Women's soccer in Canada
This article needs attention from an expert in Canada. The specific problem is: inadequate content on the historical and cultural aspects of the subject.(January 2020)
|Women's soccer in Canada|
|Governing body||Canadian Soccer Association|
|National team(s)||Women's national team|
Soccer is not traditionally a major mainstream sport in Canada, but the sport is growing especially in places like Nova Scotia. Up to 85,000 girls participate in soccer, which is 41% of all youth in the country. The 2015 FIFA Women's World Cup was hosted in Canada.
Women's soccer was first introduced in Canada in 1922.

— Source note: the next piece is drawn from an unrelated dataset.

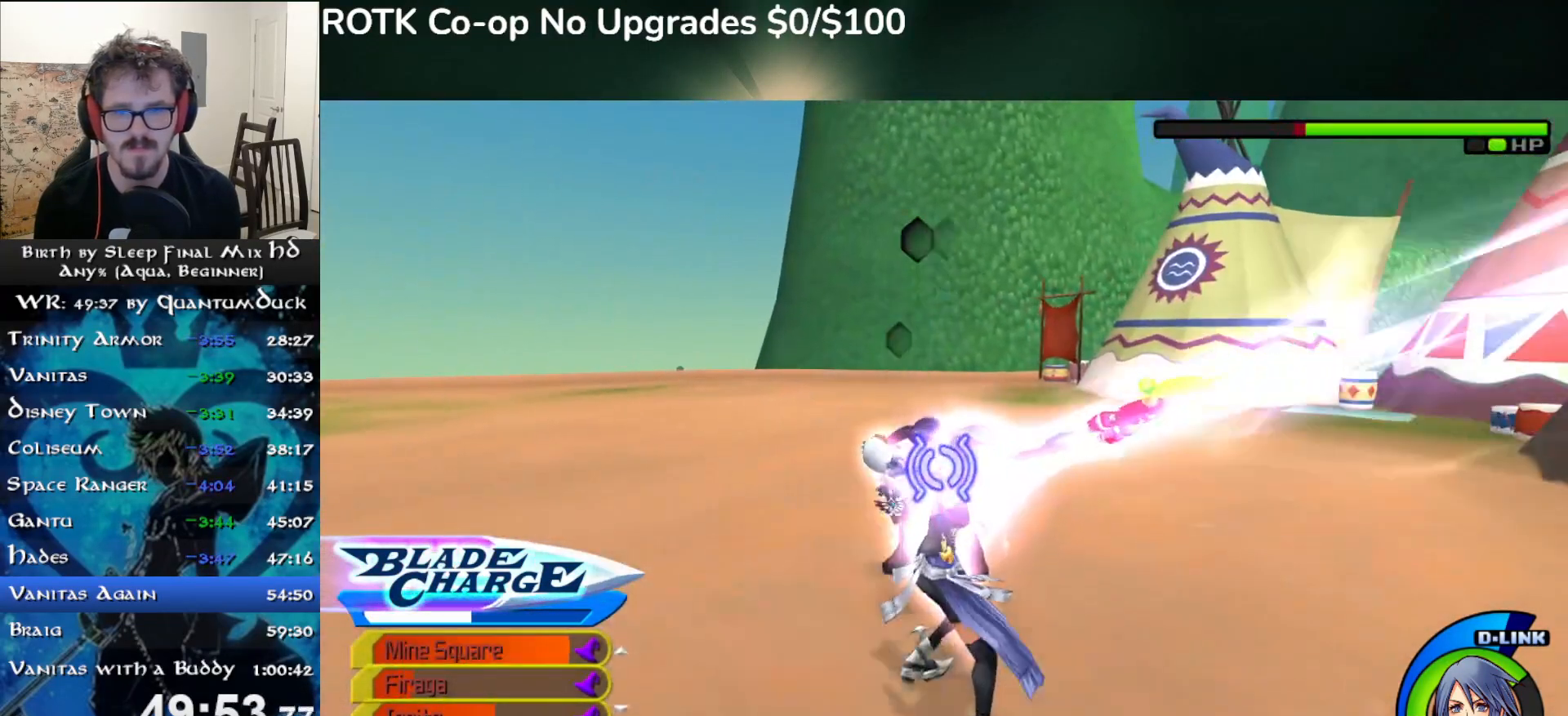
{"dt_ms": 500, "buttons": ["L2"], "left_stick": "up-left", "right_stick": "center", "events": [[17, "CIRCLE", "up"], [83, "CIRCLE", "down"], [183, "CIRCLE", "up"], [250, "CIRCLE", "down"], [333, "CIRCLE", "up"], [367, "right_stick", "center"], [433, "L2", "down"]]}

Soccer in Canada has often had to compete with ice hockey as a mainstream sport. In 1986, the Canadian Soccer Association designed a women's soccer program in preparation for the 1988 FIFA Women's Invitation Tournament in China. Which acted as a qualifier for the 1991 FIFA Women's World Cup which Canada failed to qualify for. Canada won the 1998 CONCACAF Women's Championship tournament. In the 1999 FIFA Women's World Cup, Canada played Japan in front off 23,000 people. In 2002 Canada lost in final of the Gold Cup to the U.S.

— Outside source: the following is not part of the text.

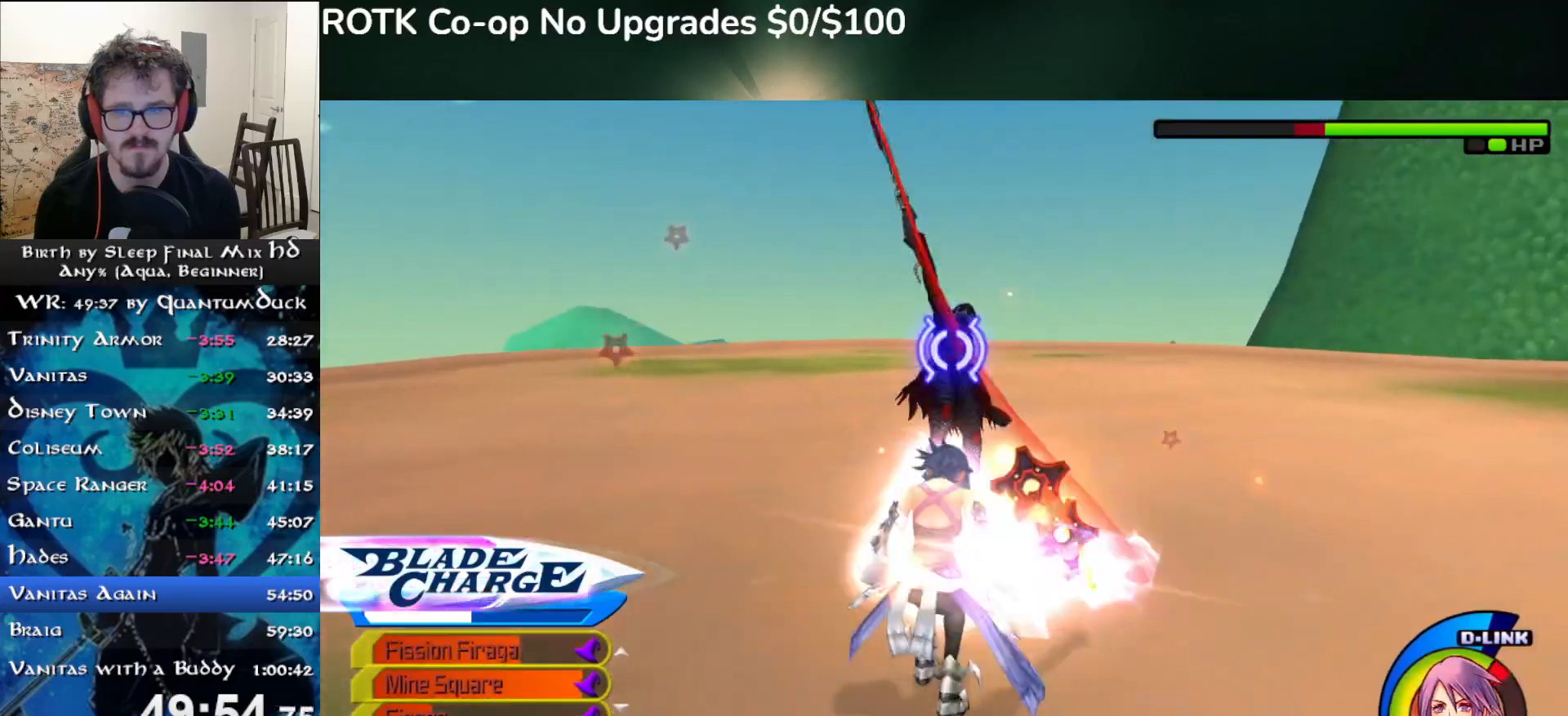
{"dt_ms": 500, "buttons": [], "left_stick": "up-left", "right_stick": "center", "events": [[250, "CIRCLE", "down"], [267, "left_stick", "up-left"], [333, "CIRCLE", "up"], [417, "CIRCLE", "down"], [500, "CIRCLE", "up"]]}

The senior women's national soccer team's best achievement is gaining a gold medal at the 2020 Olympics, defeating Sweden. The national team enjoys greater mainstream support than their male counterparts.
As of 2022[update], there are no professional or national women's soccer leagues in Canada. There are three regional pro-am leagues: League1 Ontario, Première ligue de soccer du Québec and League1 British Columbia.
From 2013 to 2021, some Canadian national team players had their salaries partially paid by the CSA and other federal government athlete funding programs to play in the National Women's Soccer League in the United States. The exact proportion of salaries paid by the CSA was negotiated with NWSL teams. Unsubsidized Canadian players could also play in the league as part of the international quota while others play in Europe. Canadian players play in the NWSL although all franchises are located in the U.S.; no Canadian franchises play in this U.S.-based league. Financial remuneration varies in the NWSL; the four-month-long league is new as of 2013 and salaries for unsubsidized players are not high enough to support them without other outside income.